Snowden, a man, a movie and a lesson about mobile phone usage

Picture of Faustine Tournay
By Faustine Tournay on October, 24 2016

The Snowden case demonstrates your phone can betray you.

First, we must acknowledge that phones, connected devices, in fact the entire untethered mobile ecosystem are still in infancy. Smartphones appeared in 2008, barely 8 years ago. Market adoption has been exponential since. Today there are more smartphones than people. The mobile revolution has introduced new consumer usage patterns and behaviors, the full impact of which we have yet to fully understand. Our phone is our best friend, our camera, photo album, e-mail device, address book, GPS, and sometimes even our favorite banking tool or wallet.

What’s at stake is that our devices have become digital repositories of our lives, our hopes, our dreams, our secrets and our finances. However, for the most part, we do a poor job protecting ourselves and guarding against threats to our privacy.

The opportunity for hackers and cyber-thieves is huge.

If you think your phone is secure, think again… Have you heard of Edward Snowden?

Do you know by which means and methods the NSA and other intelligence services can keep eyes and ears on citizens? Their mobile phones.

Physical access is not required to eavesdrop on just about anything that happens on your phone. Your smartphone (because yes, it is very smart) is constantly connected to either a communications network, GPS or the internet and most of the time all of the above (with default settings); data goes back and forth. The mobile apps on your phone, these icons which you click and swipe with your finger to access features and functionality, have transformed your phone into a multipurpose communications and digital appliance. You play games, check the weather, look for directions, take and share pictures, even make calls. Almost everything you might imagine is a click or swipe away, and if not, “there’s an app for that.” But are all these apps trustworthy or even safe? Who are some of these app publishers? Most often people just click accept or agree without even thinking about it. They will perhaps allow an application to access more on their phone or tablet than they realize. Yes, if you do this, your data, privacy, maybe intimate secrets are potentially at risk.

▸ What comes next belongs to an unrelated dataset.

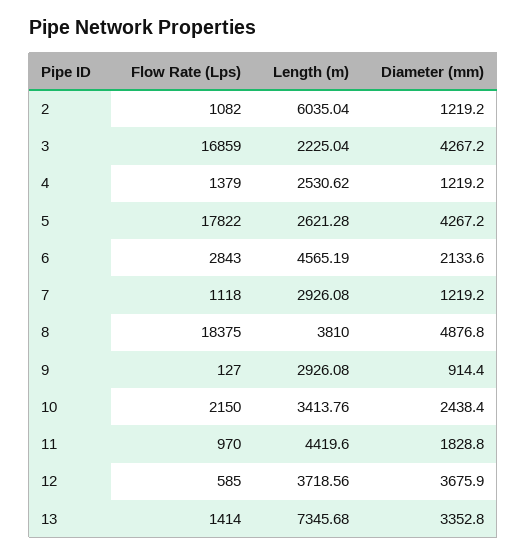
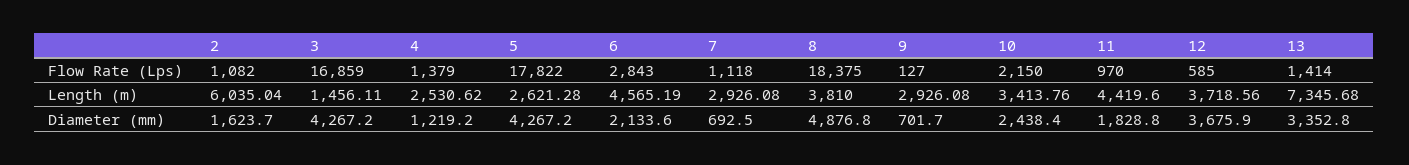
Diameter (mm), 2: 1219.2 -> 1623.7
Length (m), 3: 2225.04 -> 1456.11
Diameter (mm), 7: 1219.2 -> 692.5
Diameter (mm), 9: 914.4 -> 701.7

Authorizing an App is really a courtesy rather than a requirement or technical barrier. Apps are programmed to perform certain activities, both on the front end as well as in the background. As such they can accidentally, worse intentionally, bypass settings and consent to do so. Legally, Apps declare legitimate actions and behaviors they execute, but if spying or stealing, legality is really not a concern.

Back to Snowden! According to his revelations, the NSA and its British equivalent, GCHQ, used  the Angry Bird app to retrieve users’ private information.

Would you have guessed that a game could be used to access your private data, and reveal everything about you on or coming through your device? Do you recall authorizing a government agency to conduct surveillance on you via your phone? Do you think hackers have not already targeted, even developed, mobile apps as new attack or penetration vectors?

Your data is precious and possibly interesting to many people beside yourself. Watching and protecting apps has become an absolute necessity for data security and privacy. Just as you learned how to protect your computer (hopefully), the time has now come to protect your mobile devices. The mobile revolution is exciting and promising, but you must guard against the many threats which can be prevented.

 

Take charge and control the apps on your phone!